-- Information shown follows --
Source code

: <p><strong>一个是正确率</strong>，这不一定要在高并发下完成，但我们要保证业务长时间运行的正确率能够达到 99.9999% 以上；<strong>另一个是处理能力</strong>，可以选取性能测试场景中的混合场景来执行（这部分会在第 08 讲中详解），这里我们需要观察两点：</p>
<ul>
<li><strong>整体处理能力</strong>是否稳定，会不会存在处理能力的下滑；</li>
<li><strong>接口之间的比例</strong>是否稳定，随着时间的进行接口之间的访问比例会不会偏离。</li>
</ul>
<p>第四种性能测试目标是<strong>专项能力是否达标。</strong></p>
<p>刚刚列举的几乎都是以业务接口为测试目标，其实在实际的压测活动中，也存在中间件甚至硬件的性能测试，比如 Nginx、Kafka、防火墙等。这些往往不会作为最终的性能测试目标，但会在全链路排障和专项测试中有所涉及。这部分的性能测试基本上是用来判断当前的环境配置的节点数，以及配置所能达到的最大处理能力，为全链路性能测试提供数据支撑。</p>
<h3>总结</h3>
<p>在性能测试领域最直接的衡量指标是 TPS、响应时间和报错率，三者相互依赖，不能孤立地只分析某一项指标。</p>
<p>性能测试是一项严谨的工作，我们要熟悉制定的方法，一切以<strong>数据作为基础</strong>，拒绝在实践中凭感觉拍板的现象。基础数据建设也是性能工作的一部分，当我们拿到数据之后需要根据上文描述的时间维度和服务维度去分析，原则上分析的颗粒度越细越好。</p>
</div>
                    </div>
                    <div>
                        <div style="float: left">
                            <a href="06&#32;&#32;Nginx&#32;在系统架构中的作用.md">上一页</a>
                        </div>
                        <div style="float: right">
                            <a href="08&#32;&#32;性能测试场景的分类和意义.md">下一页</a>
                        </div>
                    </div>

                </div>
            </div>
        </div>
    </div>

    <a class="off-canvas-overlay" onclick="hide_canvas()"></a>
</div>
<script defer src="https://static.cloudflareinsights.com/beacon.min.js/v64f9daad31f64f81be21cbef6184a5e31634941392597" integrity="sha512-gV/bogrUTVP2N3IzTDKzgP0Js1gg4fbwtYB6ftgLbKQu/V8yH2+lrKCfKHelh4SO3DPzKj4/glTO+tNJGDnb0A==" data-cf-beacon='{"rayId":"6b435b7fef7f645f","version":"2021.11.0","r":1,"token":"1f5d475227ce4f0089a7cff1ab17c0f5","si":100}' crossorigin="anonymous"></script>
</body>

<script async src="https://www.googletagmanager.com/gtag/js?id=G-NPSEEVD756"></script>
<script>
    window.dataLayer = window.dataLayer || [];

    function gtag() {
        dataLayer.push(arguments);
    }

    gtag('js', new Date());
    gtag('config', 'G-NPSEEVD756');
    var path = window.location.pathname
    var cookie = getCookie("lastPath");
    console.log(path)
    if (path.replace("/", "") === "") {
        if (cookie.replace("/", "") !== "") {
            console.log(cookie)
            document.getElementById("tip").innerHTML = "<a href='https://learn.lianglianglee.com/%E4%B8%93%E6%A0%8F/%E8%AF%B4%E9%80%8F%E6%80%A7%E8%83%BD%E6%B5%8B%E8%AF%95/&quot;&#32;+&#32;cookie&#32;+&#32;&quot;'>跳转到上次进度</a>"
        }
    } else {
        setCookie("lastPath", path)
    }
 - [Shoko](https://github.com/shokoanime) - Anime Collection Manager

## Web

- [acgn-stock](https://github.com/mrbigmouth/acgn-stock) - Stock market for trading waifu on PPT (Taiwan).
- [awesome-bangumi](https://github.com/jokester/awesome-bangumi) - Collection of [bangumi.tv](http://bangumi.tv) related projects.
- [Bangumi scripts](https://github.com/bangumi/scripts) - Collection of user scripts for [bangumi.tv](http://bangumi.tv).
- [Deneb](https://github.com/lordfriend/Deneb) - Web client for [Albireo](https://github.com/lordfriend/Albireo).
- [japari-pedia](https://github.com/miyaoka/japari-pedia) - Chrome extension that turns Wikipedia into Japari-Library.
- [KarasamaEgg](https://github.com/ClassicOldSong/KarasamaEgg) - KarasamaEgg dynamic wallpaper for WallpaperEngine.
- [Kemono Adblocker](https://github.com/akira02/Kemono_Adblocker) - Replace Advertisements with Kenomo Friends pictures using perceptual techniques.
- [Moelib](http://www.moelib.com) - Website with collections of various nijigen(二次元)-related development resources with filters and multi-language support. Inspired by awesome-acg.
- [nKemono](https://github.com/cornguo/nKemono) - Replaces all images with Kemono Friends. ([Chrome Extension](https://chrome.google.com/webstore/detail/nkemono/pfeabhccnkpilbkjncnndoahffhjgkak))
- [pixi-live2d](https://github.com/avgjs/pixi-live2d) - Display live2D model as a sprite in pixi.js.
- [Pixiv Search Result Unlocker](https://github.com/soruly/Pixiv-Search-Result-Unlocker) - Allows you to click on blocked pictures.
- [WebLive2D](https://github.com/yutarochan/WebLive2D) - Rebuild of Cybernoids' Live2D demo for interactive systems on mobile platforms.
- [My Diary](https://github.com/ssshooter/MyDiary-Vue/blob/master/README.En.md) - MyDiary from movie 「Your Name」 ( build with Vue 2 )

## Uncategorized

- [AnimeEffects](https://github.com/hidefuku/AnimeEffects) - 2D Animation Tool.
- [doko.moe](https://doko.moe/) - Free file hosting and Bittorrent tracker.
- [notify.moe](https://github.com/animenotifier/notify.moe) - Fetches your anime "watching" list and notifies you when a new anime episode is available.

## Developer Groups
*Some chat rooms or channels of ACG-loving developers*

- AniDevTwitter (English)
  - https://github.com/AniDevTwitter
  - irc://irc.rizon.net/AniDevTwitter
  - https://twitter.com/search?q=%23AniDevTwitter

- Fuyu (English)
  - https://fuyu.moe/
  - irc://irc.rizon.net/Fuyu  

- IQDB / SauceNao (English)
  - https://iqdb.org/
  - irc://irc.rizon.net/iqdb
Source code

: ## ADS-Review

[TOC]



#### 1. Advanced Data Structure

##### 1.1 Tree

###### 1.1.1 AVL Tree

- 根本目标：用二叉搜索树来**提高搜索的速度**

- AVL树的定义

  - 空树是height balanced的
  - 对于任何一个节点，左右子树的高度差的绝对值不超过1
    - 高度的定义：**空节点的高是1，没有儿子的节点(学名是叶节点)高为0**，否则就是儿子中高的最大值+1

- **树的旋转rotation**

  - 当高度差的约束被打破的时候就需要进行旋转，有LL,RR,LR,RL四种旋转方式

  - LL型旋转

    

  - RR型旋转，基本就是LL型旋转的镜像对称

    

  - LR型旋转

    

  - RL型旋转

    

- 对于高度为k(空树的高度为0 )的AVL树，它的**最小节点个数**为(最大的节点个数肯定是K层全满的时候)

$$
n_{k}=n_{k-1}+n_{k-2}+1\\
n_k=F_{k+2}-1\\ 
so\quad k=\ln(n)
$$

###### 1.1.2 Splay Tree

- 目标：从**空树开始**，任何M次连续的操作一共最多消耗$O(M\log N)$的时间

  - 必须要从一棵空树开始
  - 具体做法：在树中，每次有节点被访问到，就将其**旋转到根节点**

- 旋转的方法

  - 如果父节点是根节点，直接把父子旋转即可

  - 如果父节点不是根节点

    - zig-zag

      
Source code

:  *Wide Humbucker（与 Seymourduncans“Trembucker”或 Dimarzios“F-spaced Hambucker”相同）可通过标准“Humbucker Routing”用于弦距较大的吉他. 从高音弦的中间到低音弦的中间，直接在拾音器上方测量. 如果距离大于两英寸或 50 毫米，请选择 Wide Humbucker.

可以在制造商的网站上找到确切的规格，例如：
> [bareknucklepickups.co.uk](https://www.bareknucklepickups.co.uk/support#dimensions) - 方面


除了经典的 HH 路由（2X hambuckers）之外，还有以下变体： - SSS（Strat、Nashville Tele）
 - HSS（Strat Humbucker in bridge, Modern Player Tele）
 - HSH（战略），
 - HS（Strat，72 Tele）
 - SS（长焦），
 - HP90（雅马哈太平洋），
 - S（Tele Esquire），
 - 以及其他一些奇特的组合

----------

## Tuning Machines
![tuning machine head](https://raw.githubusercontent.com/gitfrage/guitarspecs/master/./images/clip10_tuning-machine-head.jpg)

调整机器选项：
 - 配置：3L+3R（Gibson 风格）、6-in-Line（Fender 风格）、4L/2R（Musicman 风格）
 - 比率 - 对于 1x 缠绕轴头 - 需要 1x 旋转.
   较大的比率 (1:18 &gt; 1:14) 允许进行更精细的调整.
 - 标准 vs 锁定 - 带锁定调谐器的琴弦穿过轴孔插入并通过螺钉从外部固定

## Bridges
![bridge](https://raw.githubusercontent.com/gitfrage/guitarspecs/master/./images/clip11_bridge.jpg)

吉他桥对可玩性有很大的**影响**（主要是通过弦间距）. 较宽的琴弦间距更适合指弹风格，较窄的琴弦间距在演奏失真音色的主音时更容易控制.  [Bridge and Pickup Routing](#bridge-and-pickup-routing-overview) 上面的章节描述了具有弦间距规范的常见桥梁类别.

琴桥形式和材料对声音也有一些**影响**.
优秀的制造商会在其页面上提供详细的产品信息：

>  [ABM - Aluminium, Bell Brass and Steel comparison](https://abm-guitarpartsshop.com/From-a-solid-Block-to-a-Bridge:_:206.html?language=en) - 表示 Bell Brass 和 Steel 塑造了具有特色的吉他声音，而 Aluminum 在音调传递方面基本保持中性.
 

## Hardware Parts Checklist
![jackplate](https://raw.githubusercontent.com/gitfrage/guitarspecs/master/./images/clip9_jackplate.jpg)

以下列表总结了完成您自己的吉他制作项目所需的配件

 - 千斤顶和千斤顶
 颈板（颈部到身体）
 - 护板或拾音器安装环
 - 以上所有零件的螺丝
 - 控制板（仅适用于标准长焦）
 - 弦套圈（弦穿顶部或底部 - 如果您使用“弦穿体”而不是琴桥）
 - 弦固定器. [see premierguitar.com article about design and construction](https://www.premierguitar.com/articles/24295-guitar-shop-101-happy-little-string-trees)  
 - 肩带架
-- Information shown concluded --
Task to complete:
Return, word for word, the lines in the entries above starting at the line that has "- 如果父节点是根节点，直接把父子旋转即可" and stopping after the line that has "塑造了具有特色的吉他声音，而 Aluminum 在音调传递方面基本保持中性.".

Result of this exercise:
  - 如果父节点是根节点，直接把父子旋转即可

  - 如果父节点不是根节点

    - zig-zag

      
Source code

:  *Wide Humbucker（与 Seymourduncans“Trembucker”或 Dimarzios“F-spaced Hambucker”相同）可通过标准“Humbucker Routing”用于弦距较大的吉他. 从高音弦的中间到低音弦的中间，直接在拾音器上方测量. 如果距离大于两英寸或 50 毫米，请选择 Wide Humbucker.

可以在制造商的网站上找到确切的规格，例如：
> [bareknucklepickups.co.uk](https://www.bareknucklepickups.co.uk/support#dimensions) - 方面


除了经典的 HH 路由（2X hambuckers）之外，还有以下变体： - SSS（Strat、Nashville Tele）
 - HSS（Strat Humbucker in bridge, Modern Player Tele）
 - HSH（战略），
 - HS（Strat，72 Tele）
 - SS（长焦），
 - HP90（雅马哈太平洋），
 - S（Tele Esquire），
 - 以及其他一些奇特的组合

----------

## Tuning Machines
![tuning machine head](https://raw.githubusercontent.com/gitfrage/guitarspecs/master/./images/clip10_tuning-machine-head.jpg)

调整机器选项：
 - 配置：3L+3R（Gibson 风格）、6-in-Line（Fender 风格）、4L/2R（Musicman 风格）
 - 比率 - 对于 1x 缠绕轴头 - 需要 1x 旋转.
   较大的比率 (1:18 &gt; 1:14) 允许进行更精细的调整.
 - 标准 vs 锁定 - 带锁定调谐器的琴弦穿过轴孔插入并通过螺钉从外部固定

## Bridges
![bridge](https://raw.githubusercontent.com/gitfrage/guitarspecs/master/./images/clip11_bridge.jpg)

吉他桥对可玩性有很大的**影响**（主要是通过弦间距）. 较宽的琴弦间距更适合指弹风格，较窄的琴弦间距在演奏失真音色的主音时更容易控制.  [Bridge and Pickup Routing](#bridge-and-pickup-routing-overview) 上面的章节描述了具有弦间距规范的常见桥梁类别.

琴桥形式和材料对声音也有一些**影响**.
优秀的制造商会在其页面上提供详细的产品信息：

>  [ABM - Aluminium, Bell Brass and Steel comparison](https://abm-guitarpartsshop.com/From-a-solid-Block-to-a-Bridge:_:206.html?language=en) - 表示 Bell Brass 和 Steel 塑造了具有特色的吉他声音，而 Aluminum 在音调传递方面基本保持中性.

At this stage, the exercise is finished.